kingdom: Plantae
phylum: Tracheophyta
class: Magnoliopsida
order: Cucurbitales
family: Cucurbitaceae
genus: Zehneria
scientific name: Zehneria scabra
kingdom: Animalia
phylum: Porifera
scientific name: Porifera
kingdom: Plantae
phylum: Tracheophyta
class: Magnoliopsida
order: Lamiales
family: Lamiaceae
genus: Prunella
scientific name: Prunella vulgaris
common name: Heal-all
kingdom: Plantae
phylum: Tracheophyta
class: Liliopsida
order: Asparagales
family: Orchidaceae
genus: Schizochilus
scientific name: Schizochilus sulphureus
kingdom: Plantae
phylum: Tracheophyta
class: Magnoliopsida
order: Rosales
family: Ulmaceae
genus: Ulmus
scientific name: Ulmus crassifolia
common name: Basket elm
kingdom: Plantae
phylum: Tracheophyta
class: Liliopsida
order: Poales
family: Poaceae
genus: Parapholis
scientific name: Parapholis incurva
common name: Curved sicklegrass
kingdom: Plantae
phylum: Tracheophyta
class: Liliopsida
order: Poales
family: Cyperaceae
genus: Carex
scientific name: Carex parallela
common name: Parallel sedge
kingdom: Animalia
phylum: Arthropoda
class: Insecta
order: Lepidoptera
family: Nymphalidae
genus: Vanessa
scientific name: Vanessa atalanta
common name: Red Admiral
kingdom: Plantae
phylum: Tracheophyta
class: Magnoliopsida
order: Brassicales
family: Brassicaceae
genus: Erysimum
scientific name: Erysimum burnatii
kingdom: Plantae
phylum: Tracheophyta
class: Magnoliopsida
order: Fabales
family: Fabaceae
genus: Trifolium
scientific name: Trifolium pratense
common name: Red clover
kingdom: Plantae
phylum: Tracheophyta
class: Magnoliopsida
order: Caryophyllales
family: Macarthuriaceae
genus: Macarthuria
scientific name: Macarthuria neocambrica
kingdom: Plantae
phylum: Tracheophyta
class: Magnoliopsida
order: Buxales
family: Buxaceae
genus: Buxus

§ **Task instructions**
Starting at the line that contains "family: Cyperaceae" and continuing through the last line of the records, format those lines as a numbered list and leave out any blank lines.

§ **Finished exercise**
1. family: Cyperaceae
2. genus: Carex
3. scientific name: Carex parallela
4. common name: Parallel sedge
5. kingdom: Animalia
6. phylum: Arthropoda
7. class: Insecta
8. order: Lepidoptera
9. family: Nymphalidae
10. genus: Vanessa
11. scientific name: Vanessa atalanta
12. common name: Red Admiral
13. kingdom: Plantae
14. phylum: Tracheophyta
15. class: Magnoliopsida
16. order: Brassicales
17. family: Brassicaceae
18. genus: Erysimum
19. scientific name: Erysimum burnatii
20. kingdom: Plantae
21. phylum: Tracheophyta
22. class: Magnoliopsida
23. order: Fabales
24. family: Fabaceae
25. genus: Trifolium
26. scientific name: Trifolium pratense
27. common name: Red clover
28. kingdom: Plantae
29. phylum: Tracheophyta
30. class: Magnoliopsida
31. order: Caryophyllales
32. family: Macarthuriaceae
33. genus: Macarthuria
34. scientific name: Macarthuria neocambrica
35. kingdom: Plantae
36. phylum: Tracheophyta
37. class: Magnoliopsida
38. order: Buxales
39. family: Buxaceae
40. genus: Buxus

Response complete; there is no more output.